Let $$G_n$$ be a graph with vertices $$v_1, v_2, v_3,\dots, v_n$$, where there is an edge between $$v_i$$ and $$v_j$$ if and only if either $$v_i$$ divides $$v_j$$ or vice versa. Is there a value $$n$$ such that $$G_n$$ is non-planar, ie cannot be drawn in the plane without intersecting edges? If so, what is the least value of $$n$$ for which this happens? By way of example, the drawing below shows that $$G_{12}$$ is planar.

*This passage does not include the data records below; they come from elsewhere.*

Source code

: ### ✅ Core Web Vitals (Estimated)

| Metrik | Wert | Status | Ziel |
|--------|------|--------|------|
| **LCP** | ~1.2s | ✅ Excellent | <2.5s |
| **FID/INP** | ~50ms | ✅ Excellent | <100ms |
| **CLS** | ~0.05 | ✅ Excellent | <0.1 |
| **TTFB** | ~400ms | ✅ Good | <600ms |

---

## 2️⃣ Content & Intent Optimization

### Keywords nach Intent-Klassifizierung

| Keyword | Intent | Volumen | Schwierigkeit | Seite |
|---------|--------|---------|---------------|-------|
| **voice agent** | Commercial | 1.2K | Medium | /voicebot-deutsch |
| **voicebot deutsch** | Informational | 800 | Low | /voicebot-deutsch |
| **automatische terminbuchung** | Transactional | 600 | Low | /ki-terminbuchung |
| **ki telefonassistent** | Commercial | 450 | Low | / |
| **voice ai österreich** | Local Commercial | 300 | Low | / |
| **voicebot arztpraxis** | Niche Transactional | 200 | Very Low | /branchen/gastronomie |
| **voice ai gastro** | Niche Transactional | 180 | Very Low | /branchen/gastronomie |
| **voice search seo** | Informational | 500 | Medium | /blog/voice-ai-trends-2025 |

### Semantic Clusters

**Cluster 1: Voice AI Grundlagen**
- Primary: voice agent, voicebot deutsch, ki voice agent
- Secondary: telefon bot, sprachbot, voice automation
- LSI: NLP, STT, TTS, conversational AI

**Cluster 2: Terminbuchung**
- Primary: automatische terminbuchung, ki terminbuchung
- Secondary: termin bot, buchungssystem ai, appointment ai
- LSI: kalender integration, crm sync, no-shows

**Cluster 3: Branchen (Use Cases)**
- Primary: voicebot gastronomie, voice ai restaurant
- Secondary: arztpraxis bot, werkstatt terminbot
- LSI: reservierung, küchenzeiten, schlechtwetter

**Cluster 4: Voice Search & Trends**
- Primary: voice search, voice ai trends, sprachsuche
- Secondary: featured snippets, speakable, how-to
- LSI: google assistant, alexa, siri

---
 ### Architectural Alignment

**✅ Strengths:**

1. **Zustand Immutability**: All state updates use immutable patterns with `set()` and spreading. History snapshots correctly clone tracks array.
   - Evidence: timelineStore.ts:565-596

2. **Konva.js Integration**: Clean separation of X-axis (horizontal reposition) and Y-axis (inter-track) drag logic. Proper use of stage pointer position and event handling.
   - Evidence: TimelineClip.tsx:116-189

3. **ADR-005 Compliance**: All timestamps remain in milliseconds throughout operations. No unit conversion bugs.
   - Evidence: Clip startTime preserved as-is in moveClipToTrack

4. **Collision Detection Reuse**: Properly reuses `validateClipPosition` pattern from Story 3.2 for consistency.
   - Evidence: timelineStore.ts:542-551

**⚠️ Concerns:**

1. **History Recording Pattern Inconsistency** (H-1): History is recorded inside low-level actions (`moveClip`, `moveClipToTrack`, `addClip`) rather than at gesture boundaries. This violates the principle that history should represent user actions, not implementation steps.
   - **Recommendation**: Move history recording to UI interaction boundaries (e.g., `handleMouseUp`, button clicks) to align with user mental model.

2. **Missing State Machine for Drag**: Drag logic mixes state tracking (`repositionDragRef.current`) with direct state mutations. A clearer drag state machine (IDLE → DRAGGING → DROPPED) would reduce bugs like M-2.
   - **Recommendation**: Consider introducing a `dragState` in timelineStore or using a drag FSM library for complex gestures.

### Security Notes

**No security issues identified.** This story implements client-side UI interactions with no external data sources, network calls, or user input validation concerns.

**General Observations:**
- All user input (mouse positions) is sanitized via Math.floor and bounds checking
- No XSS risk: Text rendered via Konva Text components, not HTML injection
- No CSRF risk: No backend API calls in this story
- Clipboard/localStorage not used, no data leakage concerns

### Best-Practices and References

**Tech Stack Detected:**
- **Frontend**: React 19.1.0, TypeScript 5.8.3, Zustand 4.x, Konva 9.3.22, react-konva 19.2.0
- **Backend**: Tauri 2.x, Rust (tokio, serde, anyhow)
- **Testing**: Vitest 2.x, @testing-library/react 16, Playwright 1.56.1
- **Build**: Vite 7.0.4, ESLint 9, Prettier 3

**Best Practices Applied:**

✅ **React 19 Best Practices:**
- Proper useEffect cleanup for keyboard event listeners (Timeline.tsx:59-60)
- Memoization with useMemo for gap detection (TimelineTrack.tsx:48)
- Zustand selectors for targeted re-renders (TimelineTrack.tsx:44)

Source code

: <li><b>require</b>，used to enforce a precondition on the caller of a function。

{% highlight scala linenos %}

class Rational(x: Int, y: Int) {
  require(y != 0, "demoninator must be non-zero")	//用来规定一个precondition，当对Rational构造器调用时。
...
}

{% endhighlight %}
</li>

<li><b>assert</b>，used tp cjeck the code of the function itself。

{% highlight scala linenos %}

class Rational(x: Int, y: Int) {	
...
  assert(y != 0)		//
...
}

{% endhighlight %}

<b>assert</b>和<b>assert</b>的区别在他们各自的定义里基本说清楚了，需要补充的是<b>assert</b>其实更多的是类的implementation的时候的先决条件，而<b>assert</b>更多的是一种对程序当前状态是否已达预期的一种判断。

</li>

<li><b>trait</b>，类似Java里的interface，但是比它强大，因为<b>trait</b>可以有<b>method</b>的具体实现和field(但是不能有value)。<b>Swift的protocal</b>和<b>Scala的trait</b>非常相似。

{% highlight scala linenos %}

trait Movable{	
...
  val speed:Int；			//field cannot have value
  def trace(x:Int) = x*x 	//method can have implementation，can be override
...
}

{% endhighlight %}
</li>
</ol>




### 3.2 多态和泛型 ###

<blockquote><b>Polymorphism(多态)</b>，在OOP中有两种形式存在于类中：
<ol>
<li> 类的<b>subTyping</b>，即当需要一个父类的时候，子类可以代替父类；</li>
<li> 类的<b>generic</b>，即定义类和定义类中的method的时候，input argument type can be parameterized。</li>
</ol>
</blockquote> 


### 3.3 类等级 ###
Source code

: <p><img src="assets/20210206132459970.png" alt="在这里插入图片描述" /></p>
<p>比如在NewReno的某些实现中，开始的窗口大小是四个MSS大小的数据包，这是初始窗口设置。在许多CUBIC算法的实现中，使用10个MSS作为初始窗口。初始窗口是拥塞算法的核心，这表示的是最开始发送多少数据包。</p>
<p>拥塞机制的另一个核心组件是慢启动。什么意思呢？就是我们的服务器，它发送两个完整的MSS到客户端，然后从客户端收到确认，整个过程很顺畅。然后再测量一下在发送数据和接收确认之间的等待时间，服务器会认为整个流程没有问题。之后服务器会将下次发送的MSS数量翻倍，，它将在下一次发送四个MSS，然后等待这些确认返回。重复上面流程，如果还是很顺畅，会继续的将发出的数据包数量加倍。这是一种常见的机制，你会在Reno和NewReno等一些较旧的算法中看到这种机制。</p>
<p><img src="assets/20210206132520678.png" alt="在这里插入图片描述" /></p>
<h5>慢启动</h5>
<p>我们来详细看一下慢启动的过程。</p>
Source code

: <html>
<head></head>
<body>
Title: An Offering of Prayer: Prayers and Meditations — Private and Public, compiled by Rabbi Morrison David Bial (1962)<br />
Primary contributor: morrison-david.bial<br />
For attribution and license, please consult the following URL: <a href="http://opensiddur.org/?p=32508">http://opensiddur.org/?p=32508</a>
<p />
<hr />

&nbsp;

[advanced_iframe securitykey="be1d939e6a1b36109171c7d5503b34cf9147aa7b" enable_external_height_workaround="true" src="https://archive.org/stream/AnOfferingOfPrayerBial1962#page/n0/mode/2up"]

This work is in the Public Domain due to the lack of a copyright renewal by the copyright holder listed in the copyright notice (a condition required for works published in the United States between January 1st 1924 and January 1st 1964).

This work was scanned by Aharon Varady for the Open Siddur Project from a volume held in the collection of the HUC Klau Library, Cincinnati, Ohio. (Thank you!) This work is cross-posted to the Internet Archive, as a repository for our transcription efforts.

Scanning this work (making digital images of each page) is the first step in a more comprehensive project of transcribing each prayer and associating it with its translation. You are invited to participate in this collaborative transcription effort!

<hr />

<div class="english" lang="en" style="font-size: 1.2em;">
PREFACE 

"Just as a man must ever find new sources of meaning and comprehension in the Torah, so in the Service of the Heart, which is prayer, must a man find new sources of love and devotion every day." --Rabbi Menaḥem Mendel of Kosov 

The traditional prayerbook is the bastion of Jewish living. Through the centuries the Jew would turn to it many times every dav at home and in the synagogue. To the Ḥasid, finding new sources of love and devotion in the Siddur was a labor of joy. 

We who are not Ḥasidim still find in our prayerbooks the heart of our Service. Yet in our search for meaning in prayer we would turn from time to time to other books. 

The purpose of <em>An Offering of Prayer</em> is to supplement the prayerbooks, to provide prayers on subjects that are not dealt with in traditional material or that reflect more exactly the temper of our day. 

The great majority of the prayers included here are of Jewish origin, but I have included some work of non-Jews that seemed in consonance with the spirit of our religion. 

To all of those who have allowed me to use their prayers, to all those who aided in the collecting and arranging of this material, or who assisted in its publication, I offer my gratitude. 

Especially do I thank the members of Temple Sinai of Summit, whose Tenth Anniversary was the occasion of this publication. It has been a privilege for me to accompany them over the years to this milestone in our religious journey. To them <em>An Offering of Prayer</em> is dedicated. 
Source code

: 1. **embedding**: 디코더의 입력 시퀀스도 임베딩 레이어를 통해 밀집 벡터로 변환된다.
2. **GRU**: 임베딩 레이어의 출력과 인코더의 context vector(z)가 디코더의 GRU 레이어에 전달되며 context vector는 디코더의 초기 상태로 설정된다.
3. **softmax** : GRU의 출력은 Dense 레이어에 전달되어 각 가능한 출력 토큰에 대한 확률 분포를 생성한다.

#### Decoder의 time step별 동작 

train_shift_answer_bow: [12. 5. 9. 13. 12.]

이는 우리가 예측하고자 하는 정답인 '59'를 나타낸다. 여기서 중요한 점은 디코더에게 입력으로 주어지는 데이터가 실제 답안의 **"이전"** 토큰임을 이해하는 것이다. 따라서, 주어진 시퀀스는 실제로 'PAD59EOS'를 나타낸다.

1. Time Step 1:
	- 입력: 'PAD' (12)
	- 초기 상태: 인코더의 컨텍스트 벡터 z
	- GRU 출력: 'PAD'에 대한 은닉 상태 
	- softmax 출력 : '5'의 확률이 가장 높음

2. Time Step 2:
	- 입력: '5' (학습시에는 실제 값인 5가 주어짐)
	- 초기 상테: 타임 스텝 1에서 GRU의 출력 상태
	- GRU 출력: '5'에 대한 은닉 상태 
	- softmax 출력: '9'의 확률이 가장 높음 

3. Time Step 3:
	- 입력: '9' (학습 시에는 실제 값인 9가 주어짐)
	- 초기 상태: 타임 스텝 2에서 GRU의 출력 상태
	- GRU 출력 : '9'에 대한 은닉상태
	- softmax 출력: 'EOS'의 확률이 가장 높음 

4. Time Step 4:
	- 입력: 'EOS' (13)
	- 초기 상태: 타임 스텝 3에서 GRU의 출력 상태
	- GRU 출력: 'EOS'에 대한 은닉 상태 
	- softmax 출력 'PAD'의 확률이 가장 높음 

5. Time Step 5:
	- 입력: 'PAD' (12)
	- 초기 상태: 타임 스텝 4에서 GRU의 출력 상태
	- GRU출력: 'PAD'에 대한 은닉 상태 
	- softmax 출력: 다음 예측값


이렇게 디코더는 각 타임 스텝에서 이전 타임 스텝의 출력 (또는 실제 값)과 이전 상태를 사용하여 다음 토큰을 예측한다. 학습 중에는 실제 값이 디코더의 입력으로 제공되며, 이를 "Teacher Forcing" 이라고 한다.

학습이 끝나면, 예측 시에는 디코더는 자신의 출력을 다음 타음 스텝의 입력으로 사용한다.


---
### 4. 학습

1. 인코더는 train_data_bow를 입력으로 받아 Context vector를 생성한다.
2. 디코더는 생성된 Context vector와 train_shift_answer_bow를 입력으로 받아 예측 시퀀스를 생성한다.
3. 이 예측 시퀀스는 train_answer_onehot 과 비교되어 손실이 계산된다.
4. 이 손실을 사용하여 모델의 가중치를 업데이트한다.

$$G_{14}$$ is planar: From your $$G_{12}$$ sketch, relocate $$7$$ into the $$1{-}2{-}6$$ triangle. This allows you to add $$14$$ with edges to $$1$$, $$2$$, an $$7$$. And the prime $$13$$ can be placed anywhere in the outer region.
One readily sees that the five numbers $$1,2,4,8,16$$ form a $$K_5$$, hence $$G_{16}$$ is not planar.
So what about $$G_{15}$$? It turns out, we would have a $$K_{3,3}$$ with vertices $$1,2,3$$ and $$6,12,m$$ if there were another common multiple of $$2$$ and $$3$$ available. While there is no such $$m$$, we have $$5$$, which is indirectly linked to $$3$$ via $$15$$ and to $$2$$ via $$10$$. Therefore $$G_{15}$$ is not planar.